Hank assumes nothing can go wrong. Nine gang members and a lawyer are bidding against each other to reveal their secrets and frame the elusive Heisenberg. Walt, though, now has to take the initiative as well, and using the criminal links Todd (or Meth Damon, as the internet has flawlessly labelled him) previously mentioned, puts into play a Godfather-esque countermeasure which sees all his problems cleared away in precisely two minutes. Finally, he's won: Hank has nothing on him, his empire is expanding courtesy of a lucrative foreign trade in the Czech Republic, his domestic distribution is sending the blue to Philadelphia - meaning, as Lydia pointed out, he now has the safety net of great distances between him and his product - and money is rolling in faster than Skylar can launder it.
  
It's everything he thought he wanted, yet like Daedalus, his moment of triumph brings the knowledge of his own short-sightedness. He has enough money to last countless lifetimes, but can't spend it. His business is booming, yet there's none of the risk and excitement which drew him in as an escape from his dreary old life. It's a return to routine, locking him into a life as a single part of a vast operation with nothing but boring clear skies ahead. Standing on the summit of his personal mountain, he realises the journey, not the destination, is what counted. His adventures with Jesse in the battered old RV; the thrill of realising his cancer was in remission, captured as a fist-print on a hospital hand-dryer; the familiar painting on the hotel room wall; the fly, such a potent symbol for the series, again reminding him all was not right in his perfect world.

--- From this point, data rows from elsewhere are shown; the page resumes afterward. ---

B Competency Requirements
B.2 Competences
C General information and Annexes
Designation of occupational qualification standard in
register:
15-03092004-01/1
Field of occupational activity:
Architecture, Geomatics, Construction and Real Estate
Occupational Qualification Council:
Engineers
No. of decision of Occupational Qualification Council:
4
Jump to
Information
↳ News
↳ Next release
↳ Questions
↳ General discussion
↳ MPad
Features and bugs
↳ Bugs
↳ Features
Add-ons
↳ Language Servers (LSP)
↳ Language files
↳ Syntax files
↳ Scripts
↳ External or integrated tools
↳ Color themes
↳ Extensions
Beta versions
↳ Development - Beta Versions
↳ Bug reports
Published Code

Extensive referencing can feel laboured and self-indulgent, yet 'Gliding All Over' beautifully integrated it as part of a representation of where Walt is at in terms of mindset and status, with nowhere left to go but back, and where the audience find themselves on their travels with the character. The journey we signed up for with Walt is over. He has gone from Mr. Chips to Scarface, as Vince Gilligan promised. The episode felt like a series finale, similar to how Chuck found his perfect end with Sarah by remembering all they had been through. The series most beloved tropes were all wheeled out for a final hurrah, with not one, but two, wonderfully edited musical montages.

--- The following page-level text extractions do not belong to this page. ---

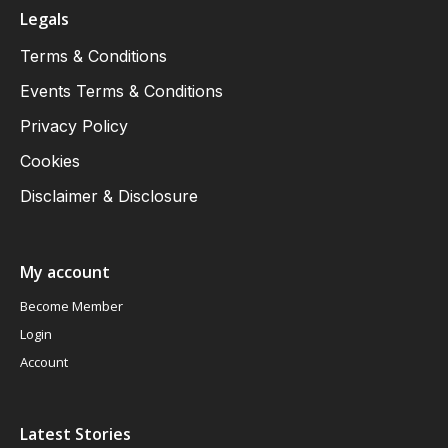
Legals
Terms & Conditions
Events Terms & Conditions
Privacy Policy
Cookies
Disclaimer & Disclosure
My account
Become Member
Login
Account
Latest Stories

Michelle MacLaren has directed some of the series' finest episodes, including 'Salud', 'One Minute' and 'Four Days Out', and it felt appropriate that she should helm this ominous celebration of the series' history. She did a beautiful job once again, packing meaning and mood into every iconic shot, like Skylar's immovable and imposing block of money in the storage room. If 'One Minute' inexplicably only bagged her an Emmy nomination, 'Gliding Over All' deserves to bring her the prize.

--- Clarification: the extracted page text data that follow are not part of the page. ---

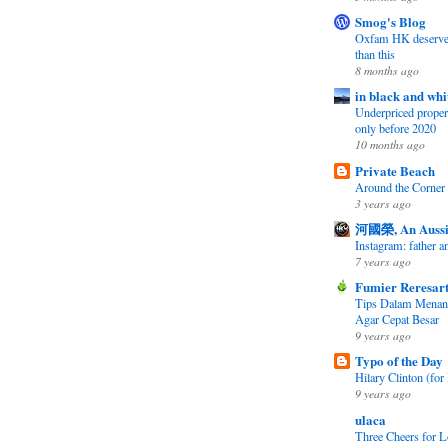
Smog's Blog
Oxfam HK deserves 
than this
8 months ago
in black and whi
Underpriced propert
only before 2020
10 months ago
Private Beach
Around the Corner
3 years ago
河國榮, An Aussi
Instagram: father 
7 years ago
Fumier Reresar
Tips Dalam Mena
Agar Cepat Besar
9 years ago
Typo of the Day
Hilary Clinton (for 
9 years ago
ulaca
Three Cheers for L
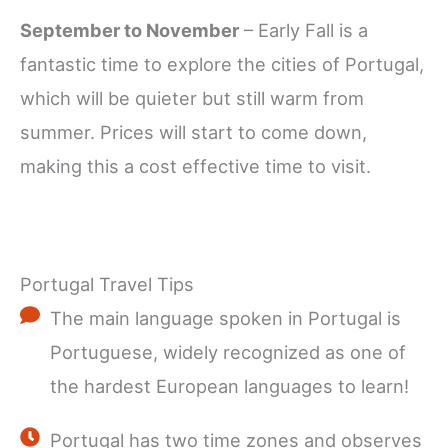
September to November
– Early Fall is a
fantastic time to explore the cities of Portugal,
which will be quieter but still warm from
summer. Prices will start to come down,
making this a cost effective time to visit.
Portugal Travel Tips
The main language spoken in Portugal is
Portuguese, widely recognized as one of
the hardest European languages to learn!
Portugal has two time zones and observes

It's not over, though, and as ever, Walt is at his most vulnerable when feeling the safest. In a final scene which, unbeknownst to him, turned his whole world upside down, he assumed he'd claimed the win with ninety-nine percent of the race won. He'd repaid his debt to Jesse and supposedly given up his life of crime - a little too easily for me to believe, personally - and returned to the things that mattered, his real family gathered around a table, with a smiling wife and children playing by the pool. Yet with one percent of the race to go, he slowed to enjoy his anticipated victory and neglected to see the tiny crack in the ground about to trip him up.
  
The Walt Whitman poetry book bequeathed to him by the late Gale Boetticher is discovered by Hank, and the inscription inside the jacket triggers the realisation that has been under his nose for so long, evoked in a stunning piece of wordless acting by Dean Norris. The advantage of inside knowledge which Walt once wielded over Hank has now been reversed. Walt believes he's home and dry, but his most fierce competitor is back in the race. And was it a coincidence that his decision to retire came shortly after a trip to his cancer clinic, which we haven't seen in a long time? In one of the most perfectly constructed episodes of one of television's greatest series, the finishing line Walter White thought would be his salvation now looks like a gateway to hell.

Eight episodes to go. For everyone but Walt, 2013 can't come soon enough.